Mariage, divorce, héritage, tutelle… aucun aspect de la réforme de la Moudawana (Code de la famille) ne fait l’unanimité. Une seule chose est sûre: «18 ans après sa promulgation, le temps est venu de réviser ce texte législatif», a souligné Charafat Afailal, membre du bureau politique du Parti du progrès et du socialisme (PPS) et ancienne ministre déléguée chargée de l’Eau au sein des gouvernements Benkirane 2 et El Othmani 1, lors de son passage à l’émission «Chahadat- Témoignages» de Le360.
Une réforme qui s’impose
L’urgence d’une telle réforme s’explique, selon la politicienne, par les dysfonctionnements qui entachent l’application de ce texte dans sa formule actuelle. «L’expérience de mise en œuvre du Code de la famille a fait preuve de dysfonctionnements structurels aux retombées majeures sur la famille et, surtout, sur les droits des femmes», étaye-t-elle.

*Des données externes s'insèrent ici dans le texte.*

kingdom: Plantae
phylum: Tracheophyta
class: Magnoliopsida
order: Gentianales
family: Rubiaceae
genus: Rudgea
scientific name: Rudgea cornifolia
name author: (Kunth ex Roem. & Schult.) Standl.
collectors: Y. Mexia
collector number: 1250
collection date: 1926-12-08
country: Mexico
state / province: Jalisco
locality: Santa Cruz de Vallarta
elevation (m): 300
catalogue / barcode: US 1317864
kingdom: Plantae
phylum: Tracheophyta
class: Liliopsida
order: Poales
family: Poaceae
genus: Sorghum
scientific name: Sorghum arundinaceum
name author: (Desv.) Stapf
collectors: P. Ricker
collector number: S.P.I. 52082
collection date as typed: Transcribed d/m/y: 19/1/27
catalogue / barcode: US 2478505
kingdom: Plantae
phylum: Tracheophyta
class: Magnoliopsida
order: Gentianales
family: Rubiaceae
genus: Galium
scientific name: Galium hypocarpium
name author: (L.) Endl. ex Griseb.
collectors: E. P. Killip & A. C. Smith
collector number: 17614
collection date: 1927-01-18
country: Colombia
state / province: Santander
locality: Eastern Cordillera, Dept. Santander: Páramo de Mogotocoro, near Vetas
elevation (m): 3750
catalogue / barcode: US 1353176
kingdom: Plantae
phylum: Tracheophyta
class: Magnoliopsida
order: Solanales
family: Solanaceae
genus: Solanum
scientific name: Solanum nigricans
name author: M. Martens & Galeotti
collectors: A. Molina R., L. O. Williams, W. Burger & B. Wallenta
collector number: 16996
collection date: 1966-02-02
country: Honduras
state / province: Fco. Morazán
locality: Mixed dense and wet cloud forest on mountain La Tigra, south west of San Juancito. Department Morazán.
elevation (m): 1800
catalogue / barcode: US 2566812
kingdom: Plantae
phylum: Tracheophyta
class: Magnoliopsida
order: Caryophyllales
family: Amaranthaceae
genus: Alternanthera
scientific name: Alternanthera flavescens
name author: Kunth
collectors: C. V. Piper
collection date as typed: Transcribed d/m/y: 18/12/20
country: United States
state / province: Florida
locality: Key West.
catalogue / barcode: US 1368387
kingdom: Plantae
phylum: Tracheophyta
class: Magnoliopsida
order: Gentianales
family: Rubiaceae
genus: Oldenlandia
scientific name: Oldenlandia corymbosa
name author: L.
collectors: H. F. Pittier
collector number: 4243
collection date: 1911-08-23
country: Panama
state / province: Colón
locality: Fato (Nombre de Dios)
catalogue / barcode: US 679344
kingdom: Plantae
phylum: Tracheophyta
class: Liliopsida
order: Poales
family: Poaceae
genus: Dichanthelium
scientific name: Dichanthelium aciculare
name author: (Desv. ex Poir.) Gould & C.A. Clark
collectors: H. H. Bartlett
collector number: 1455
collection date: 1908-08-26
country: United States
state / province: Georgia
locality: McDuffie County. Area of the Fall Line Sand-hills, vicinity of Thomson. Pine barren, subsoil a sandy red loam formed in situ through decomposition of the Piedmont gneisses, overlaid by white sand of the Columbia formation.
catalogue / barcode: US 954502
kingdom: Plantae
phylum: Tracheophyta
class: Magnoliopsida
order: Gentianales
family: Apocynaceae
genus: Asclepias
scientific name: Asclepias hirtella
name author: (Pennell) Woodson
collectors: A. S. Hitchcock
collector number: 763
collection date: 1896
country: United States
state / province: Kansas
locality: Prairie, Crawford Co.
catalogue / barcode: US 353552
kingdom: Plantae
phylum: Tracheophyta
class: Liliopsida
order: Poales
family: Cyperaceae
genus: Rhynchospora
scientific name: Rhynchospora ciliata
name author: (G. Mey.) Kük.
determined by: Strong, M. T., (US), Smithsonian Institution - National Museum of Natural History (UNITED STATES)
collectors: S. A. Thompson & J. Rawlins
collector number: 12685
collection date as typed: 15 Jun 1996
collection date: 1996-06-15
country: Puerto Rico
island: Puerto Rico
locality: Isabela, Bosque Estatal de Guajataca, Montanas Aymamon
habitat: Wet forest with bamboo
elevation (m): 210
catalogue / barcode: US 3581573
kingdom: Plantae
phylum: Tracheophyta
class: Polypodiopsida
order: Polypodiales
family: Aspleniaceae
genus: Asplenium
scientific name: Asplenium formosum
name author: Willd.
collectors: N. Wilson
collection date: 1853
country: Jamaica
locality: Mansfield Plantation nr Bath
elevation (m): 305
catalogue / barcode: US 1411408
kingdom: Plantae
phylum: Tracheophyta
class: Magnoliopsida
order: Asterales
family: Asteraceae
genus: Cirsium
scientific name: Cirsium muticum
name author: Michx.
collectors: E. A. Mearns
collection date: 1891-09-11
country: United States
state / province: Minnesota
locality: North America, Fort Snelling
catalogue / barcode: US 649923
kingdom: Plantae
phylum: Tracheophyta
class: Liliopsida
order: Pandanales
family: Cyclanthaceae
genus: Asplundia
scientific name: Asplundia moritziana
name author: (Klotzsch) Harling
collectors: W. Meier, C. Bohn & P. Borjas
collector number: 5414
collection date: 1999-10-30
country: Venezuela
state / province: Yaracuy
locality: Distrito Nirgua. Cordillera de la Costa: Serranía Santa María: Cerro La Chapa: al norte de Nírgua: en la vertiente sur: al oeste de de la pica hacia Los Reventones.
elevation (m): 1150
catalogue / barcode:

Un autre constat indéniable fait également la légitimité d’une telle réforme: le décalage entre le Code de la famille promulgué en 2004 et les dispositions de la Constitution de 2011, qui a fait de l’égalité un de ses principes fondamentaux.
«Le texte de la Moudawana actuel n’est plus en phase avec la Constitution. Il est aussi incohérent avec les conventions internationales ratifiées par le Maroc, notamment la Convention sur l’élimination de toutes les formes de discrimination à l’égard des femmes (CEDAW)», explique Charafat Afailal.
Loi sur l’héritage, le hic
Interrogée sur l’étendue que devrait prendre cette révision profonde longtemps attendue par une bonne partie de la société marocaine, Charafat Afailal répond: «Il ne faut pas qu’on ait peur de débattre de sujets qui constituent à ce jour des tabous.»
Autrement dit, il est également temps de réviser la Loi sur l’héritage. Cette loi qui est restée intouchable, malgré la succession des réformes du Code de la famille. Si aujourd’hui, un débat autour de cette loi s’impose, c’est que plusieurs de ses dispositions comportent «une sorte d’injustice envers les femmes», affirme l’ancienne ministre.
Lire aussi : Réforme de la Moudawana: le CNDH crée un groupe de réflexion et de proposition
Parmi ces dispositions, une est particulièrement, et régulièrement, critiquée: la règle de l’héritage par agnation, dite taâssib. En plus d’être considérée injuste et discriminatoire par les défenseurs des droits des femmes, cette règle fait également l’objet d’un débat dans les cercles religieux. «Une grande majorité des écoles du fiqh considère que ce mode d’héritage n’a pas un vrai fondement religieux», affirme Charafat Afailal.
Et de poursuivre: «Aujourd’hui, même au sein des écoles du fiqh et des institutions religieuses, il existe des voix qui appellent à une jurisprudence éclairée en la matière.»
« Faire mûrir» un consensus sociétal
Comme dans toutes les sociétés, chaque courant et chaque composante de la société marocaine conçoit différemment la réforme du Code de la famille, selon ses propres références. Cette différence, selon Charafat Afailal, ne doit en aucun cas mener à l’exclusion. «J’ai ma propre opinion, mais je ne considère pas que c’est ma vision qui doit prédominer», clame-t-elle.
Lire aussi : Réforme de la Moudawana: une dépolitisation s’impose
La politicienne insiste, ainsi, sur l’importance de mener un débat, de «s’écouter les uns les autres, et surtout ne pas criminaliser l’opinion d’autrui». L’objectif est de «faire mûrir un consensus sociétal autour de la réforme du Code de la famille, afin d’introduire un nouveau texte qui garantit les droits constitutionnels et universels des femmes, qui tient compte du meilleur intérêt de l’enfant, et qui protège aussi les droits des hommes».